Does anyone know if the Infinito with the Chorus Gruppo is available in the US? It's on Bianchi's international website. However, only Athena 11 is listed the US site. Thanks.


----------



## kbwh (May 28, 2010)

If Bianchi USA does not market it, why not get your local Bianchi-Campagnolo dealer (or a good web retailer) build it custom for you?


----------



## adjtogo (Nov 18, 2006)

You can buy the Bianchi Infinito frame and do your own build. Disadvantage to that is it might not be cost-effective for you.

I just bought my Infinito in August. Just before I ordered, I had contemplated doing a build myself, but it was too expensive. I had a $3200 budget and that was it. I settled for the Infinito with Ultegra 6700. No, it's not Campy, but I just couldn't afford more than that. I've put 1200 miles on the bike and I love it just the way it is.


----------



## Blessed01 (Aug 14, 2010)

*Infinito Chorus II*

That, of course, is always an option. However, that route always seems to be more expensive and I do need to mind my budget. I'll have to talk to the owner of my lbs.


----------



## Blessed01 (Aug 14, 2010)

Thanks. You've probably mentioned this in an earlier post but are you running the same wheels that came with the bike? I've seen several a host of threads (and reasons) about people swapping out the Fulcrum 7s. Just curious.


----------



## adjtogo (Nov 18, 2006)

I'm thinking I read a few others have swapped out their Fulcrum 7's for other wheel sets is because of the weight and higher profile rim. I remember reading where one cyclist swapped out his Fulcrum 7's to Campy something or another and saved almost a pound on weight. The Campy tire was supposed to be a lower profile wheel and was supposed to be better for climbing and has less wind resistance, preventing one from getting blown all over the road in gusty conditions.

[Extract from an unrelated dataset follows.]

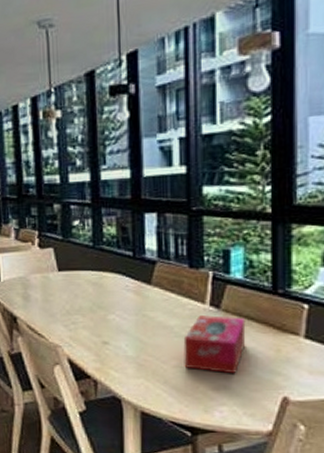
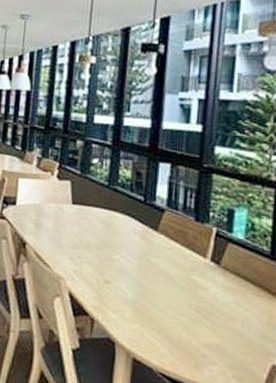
tissue box: present [183,315,246,374] -> none [180,269,243,334]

I'd love to swap out my wheels for the Campy ones, but I just don't have the extra money right now, so I'm going to keep using my Fulcrum 7's for now.

My other viewpoint is if you want to save a pound or half pound here and there, is to lose a little body weight.


----------



## Blessed01 (Aug 14, 2010)

Yes, loosing a pound or two is the cheaper (and healthier) alternative. Anyway, I'm doing my research right now. I want to be as informed as possible before making a purchase. Will probably work with my lbs when the time comes.


----------



## spade2you (May 12, 2009)

While it's not always the most economical to build your bikes up, they're still a good value when you factor in that you're getting EXACTLY what you want on the bike. I didn't have a choice with my D2 Crono or 928 T-Cube, because they were imported frame only. 

If you want Chorus 11, get it. You can always use your current wheels and upgrade sometime later.


----------



## kbwh (May 28, 2010)

It was Cruisinscoot who got nice deal on Campagnolo Neutrons just recently. Very nive wheels, but there are other Al-rimmed alternatives around too. The HED Ardennes (or Bastogne) come to mind.




spade2you said:


> You can always use your current wheels and upgrade sometime later.


^^^ Smart advice.


----------